Start of DATA TO EXAMINE

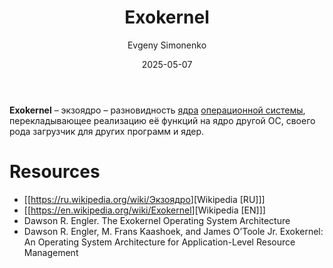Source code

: :PROPERTIES:
:ID:       271e3a2d-7dfd-4e53-8628-76de172f6ea7
:END:
#+TITLE: Exokernel
#+AUTHOR: Evgeny Simonenko
#+LANGUAGE: Russian
#+LICENSE: CC BY-SA 4.0
#+DATE: 2025-05-07
#+FILETAGS: :operating-system:

*Exokernel* -- экзоядро -- разновидность [[id:d9e133f6-7d8d-40ee-a58d-e99080be4f3d][ядра]] [[id:668ea4fd-84dd-4e28-8ed1-77539e6b610d][операционной системы]], перекладывающее реализацию её функций на ядро другой ОС, своего рода загрузчик для других программ и ядер.

* Resources

- [[https://ru.wikipedia.org/wiki/Экзоядро][Wikipedia [RU]​]]
- [[https://en.wikipedia.org/wiki/Exokernel][Wikipedia [EN]​]]
- Dawson R. Engler. The Exokernel Operating System Architecture
- Dawson R. Engler, M. Frans Kaashoek, and James O’Toole Jr. Exokernel: An Operating System Architecture for Application-Level Resource Management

End of DATA TO EXAMINE

→ **EXERCISE DIRECTIONS**:
Each record should be given again exactly, with no picture carried over.

→ **COMPLETED TASK**:
Source code

: :PROPERTIES:
:ID:       271e3a2d-7dfd-4e53-8628-76de172f6ea7
:END:
#+TITLE: Exokernel
#+AUTHOR: Evgeny Simonenko
#+LANGUAGE: Russian
#+LICENSE: CC BY-SA 4.0
#+DATE: 2025-05-07
#+FILETAGS: :operating-system:

*Exokernel* -- экзоядро -- разновидность [[id:d9e133f6-7d8d-40ee-a58d-e99080be4f3d][ядра]] [[id:668ea4fd-84dd-4e28-8ed1-77539e6b610d][операционной системы]], перекладывающее реализацию её функций на ядро другой ОС, своего рода загрузчик для других программ и ядер.

* Resources

- [[https://ru.wikipedia.org/wiki/Экзоядро][Wikipedia [RU]​]]
- [[https://en.wikipedia.org/wiki/Exokernel][Wikipedia [EN]​]]
- Dawson R. Engler. The Exokernel Operating System Architecture
- Dawson R. Engler, M. Frans Kaashoek, and James O’Toole Jr. Exokernel: An Operating System Architecture for Application-Level Resource Management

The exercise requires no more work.